Rheumatoid arthritis (RA) is a chronic inflammatory disease affecting the synovial joints leading to cartilage destruction and bone erosion. One of the hallmarks of RA is the presence of circulating autoantibodies and the expansion of autoreactive B cells. Within RA joints, ectopic B cell follicles remain functional and support Immunoglobulin (Ig) somatic hypermutation, class-switching and in situ autoantibody production even in the absence of recirculating cells, as evidenced by the RA-SCID model, suggesting that autocrine mechanisms support ongoing B cell activation within the RA joints. In this PhD thesis, I investigate the mechanisms regulating RA synovial fibroblasts (SFs) production of B cell survival/proliferation factors BAFF/APRIL, with particular focus on toll-like receptors (TLR) signaling and how these factors in turn regulate B cell activation.

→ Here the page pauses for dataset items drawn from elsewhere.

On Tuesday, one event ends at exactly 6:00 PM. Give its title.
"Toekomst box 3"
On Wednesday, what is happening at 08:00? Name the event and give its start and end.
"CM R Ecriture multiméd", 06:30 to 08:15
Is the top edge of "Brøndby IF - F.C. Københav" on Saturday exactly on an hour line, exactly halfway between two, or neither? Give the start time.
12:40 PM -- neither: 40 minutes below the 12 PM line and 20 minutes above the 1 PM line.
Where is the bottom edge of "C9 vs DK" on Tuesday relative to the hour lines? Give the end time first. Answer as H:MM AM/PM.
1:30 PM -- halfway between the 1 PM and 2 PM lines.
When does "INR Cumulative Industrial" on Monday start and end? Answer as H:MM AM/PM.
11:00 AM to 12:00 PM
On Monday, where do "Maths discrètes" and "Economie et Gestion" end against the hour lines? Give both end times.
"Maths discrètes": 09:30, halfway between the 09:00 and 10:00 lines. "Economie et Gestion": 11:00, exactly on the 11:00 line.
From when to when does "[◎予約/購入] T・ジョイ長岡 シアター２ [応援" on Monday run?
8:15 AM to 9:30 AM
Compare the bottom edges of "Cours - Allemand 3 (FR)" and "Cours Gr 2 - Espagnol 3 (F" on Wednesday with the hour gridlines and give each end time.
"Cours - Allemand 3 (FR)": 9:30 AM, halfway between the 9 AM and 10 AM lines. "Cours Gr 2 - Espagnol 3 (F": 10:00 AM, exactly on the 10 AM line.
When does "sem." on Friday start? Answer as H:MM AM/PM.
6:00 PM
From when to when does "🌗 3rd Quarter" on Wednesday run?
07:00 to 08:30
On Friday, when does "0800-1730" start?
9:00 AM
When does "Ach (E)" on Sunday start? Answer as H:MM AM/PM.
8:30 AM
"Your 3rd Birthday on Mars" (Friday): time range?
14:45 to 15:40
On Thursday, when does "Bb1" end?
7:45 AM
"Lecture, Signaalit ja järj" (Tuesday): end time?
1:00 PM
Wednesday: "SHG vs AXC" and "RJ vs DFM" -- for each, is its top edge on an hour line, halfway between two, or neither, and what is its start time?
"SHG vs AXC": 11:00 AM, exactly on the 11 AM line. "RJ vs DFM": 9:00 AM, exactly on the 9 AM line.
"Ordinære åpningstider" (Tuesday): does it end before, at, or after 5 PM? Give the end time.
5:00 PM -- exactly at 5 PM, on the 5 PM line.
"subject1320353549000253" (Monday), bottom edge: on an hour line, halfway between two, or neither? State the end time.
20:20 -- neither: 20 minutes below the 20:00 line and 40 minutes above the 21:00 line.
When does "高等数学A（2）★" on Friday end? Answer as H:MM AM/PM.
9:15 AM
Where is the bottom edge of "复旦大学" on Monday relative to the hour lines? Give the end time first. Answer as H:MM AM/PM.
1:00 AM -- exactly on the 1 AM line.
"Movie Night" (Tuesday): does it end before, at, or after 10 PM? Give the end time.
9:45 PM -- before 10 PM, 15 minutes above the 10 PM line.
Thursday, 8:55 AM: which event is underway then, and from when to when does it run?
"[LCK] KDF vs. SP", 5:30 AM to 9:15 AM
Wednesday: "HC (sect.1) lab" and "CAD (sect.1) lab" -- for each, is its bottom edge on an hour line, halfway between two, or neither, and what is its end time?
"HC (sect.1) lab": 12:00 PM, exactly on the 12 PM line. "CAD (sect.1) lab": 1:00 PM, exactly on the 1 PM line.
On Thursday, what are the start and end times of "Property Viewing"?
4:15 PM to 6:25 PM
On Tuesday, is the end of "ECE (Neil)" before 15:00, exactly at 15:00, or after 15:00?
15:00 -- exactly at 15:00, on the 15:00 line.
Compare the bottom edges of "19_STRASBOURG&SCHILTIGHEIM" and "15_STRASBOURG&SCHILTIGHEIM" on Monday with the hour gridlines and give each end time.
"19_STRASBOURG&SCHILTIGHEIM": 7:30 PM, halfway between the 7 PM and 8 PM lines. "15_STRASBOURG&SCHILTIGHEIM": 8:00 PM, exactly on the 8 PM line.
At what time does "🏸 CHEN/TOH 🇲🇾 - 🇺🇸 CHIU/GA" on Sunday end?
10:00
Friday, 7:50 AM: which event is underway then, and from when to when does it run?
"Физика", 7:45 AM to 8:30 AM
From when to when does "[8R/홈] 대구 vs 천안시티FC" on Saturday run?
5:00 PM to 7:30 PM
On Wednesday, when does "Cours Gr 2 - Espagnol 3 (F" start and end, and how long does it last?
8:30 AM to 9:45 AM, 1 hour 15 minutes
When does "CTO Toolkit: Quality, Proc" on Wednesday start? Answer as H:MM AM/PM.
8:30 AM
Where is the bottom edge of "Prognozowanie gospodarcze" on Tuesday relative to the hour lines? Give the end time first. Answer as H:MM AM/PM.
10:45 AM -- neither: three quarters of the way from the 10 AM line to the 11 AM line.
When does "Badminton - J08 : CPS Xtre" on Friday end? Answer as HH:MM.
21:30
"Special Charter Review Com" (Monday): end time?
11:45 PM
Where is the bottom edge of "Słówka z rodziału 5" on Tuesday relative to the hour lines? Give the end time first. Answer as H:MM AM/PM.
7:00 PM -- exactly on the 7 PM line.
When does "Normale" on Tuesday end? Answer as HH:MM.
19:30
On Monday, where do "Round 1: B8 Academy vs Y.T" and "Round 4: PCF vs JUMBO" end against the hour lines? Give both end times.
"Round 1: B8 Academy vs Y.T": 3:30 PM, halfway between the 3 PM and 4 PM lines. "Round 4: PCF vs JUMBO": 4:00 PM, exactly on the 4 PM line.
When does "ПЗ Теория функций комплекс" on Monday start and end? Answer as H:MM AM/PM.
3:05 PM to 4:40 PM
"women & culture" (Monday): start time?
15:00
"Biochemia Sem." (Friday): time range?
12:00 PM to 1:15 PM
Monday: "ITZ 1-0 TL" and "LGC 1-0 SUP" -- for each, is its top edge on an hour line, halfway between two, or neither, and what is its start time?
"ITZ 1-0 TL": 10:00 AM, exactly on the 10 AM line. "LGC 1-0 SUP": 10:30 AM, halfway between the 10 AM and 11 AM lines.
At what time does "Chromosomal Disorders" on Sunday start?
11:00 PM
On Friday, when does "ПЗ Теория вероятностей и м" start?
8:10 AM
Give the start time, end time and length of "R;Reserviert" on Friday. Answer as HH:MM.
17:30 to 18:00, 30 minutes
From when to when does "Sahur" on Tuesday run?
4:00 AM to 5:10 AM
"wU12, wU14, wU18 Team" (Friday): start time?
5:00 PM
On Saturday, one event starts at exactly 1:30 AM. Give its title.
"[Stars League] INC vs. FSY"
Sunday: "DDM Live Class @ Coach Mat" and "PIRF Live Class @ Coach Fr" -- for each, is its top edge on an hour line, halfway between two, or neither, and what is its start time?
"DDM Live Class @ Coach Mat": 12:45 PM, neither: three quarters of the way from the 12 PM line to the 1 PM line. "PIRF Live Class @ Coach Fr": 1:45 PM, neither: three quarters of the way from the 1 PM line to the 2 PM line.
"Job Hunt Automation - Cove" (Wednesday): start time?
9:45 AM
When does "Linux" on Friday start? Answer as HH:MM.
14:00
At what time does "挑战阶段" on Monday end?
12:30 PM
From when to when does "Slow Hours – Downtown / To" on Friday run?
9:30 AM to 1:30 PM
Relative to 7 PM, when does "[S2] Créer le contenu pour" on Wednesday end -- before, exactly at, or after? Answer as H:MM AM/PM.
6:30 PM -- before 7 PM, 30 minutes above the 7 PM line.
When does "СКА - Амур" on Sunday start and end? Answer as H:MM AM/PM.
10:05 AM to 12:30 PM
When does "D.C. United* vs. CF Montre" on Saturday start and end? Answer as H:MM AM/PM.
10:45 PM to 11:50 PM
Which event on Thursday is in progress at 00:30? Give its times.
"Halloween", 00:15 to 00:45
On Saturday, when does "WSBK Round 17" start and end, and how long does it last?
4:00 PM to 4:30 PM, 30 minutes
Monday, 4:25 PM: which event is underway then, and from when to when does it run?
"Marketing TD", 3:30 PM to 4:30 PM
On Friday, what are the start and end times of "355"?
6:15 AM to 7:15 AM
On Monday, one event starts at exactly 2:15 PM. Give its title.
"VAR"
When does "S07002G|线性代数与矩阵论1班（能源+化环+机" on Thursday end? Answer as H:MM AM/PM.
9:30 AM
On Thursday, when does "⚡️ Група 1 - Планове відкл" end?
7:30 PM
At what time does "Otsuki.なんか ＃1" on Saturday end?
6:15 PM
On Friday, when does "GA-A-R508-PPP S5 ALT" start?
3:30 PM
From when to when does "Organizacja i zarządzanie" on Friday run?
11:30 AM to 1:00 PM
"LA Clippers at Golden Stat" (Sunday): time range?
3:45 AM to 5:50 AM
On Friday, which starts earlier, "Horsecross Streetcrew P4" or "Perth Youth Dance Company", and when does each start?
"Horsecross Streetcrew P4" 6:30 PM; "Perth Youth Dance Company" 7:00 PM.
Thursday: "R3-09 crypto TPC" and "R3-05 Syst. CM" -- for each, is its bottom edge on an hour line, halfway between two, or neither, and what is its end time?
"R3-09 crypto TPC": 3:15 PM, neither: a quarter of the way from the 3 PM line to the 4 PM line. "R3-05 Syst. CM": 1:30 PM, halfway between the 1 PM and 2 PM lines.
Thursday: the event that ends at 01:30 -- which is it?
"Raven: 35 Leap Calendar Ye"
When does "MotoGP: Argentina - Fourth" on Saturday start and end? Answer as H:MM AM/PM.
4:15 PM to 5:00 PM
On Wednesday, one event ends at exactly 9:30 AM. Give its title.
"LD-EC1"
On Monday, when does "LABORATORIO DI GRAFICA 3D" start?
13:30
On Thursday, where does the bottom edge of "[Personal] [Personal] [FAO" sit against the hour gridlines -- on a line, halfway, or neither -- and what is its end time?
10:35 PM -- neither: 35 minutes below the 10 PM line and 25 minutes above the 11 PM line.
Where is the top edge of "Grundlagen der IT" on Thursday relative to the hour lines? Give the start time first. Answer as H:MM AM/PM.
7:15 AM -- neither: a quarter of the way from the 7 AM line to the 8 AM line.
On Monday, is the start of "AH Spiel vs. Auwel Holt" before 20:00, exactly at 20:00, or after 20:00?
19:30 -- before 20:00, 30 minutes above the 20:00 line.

First, I demonstrate that TLR3 stimulation on RASFs led to strong induction of BAFF/APRIL mRNA expression. Resting and TLR3-stimulated RASFs released higher protein levels of BAFF/APRIL as compared to RA dermal fibroblasts (RADF) controls. TLR3 stimulation of RASFs, but not RADF in co-culture with IgD+ B cells strongly enhanced activation induced cytidine deaminase (AID) expression, Iγ-Cμ and Iα-Cμ circular transcripts (CTs) as well as class-switching to IgG/IgA. Notably, TLR3-induced effects were completely abrogated by the combined blockade of BAFFR/BCMA. Following this, I report a negative feedback mechanism centered on secretory leukocyte protease inhibitor (SLPI) which, is induced in RASFs in response to TLR3 stimulation and modulates RASFs-dependent B cell responses, in part, via inhibition of BAFF production in RASFs but also by direct down-regulation of B cell activation, expression of AID and class-switching to IgG/IgA. Overall, I highlight a novel and fundamental role for the TLR3-B cell survival factor axis in regulating B cell activation in the RA synovium, which may have profound relevance in response/resistance to biological therapies targeting B cells in RA.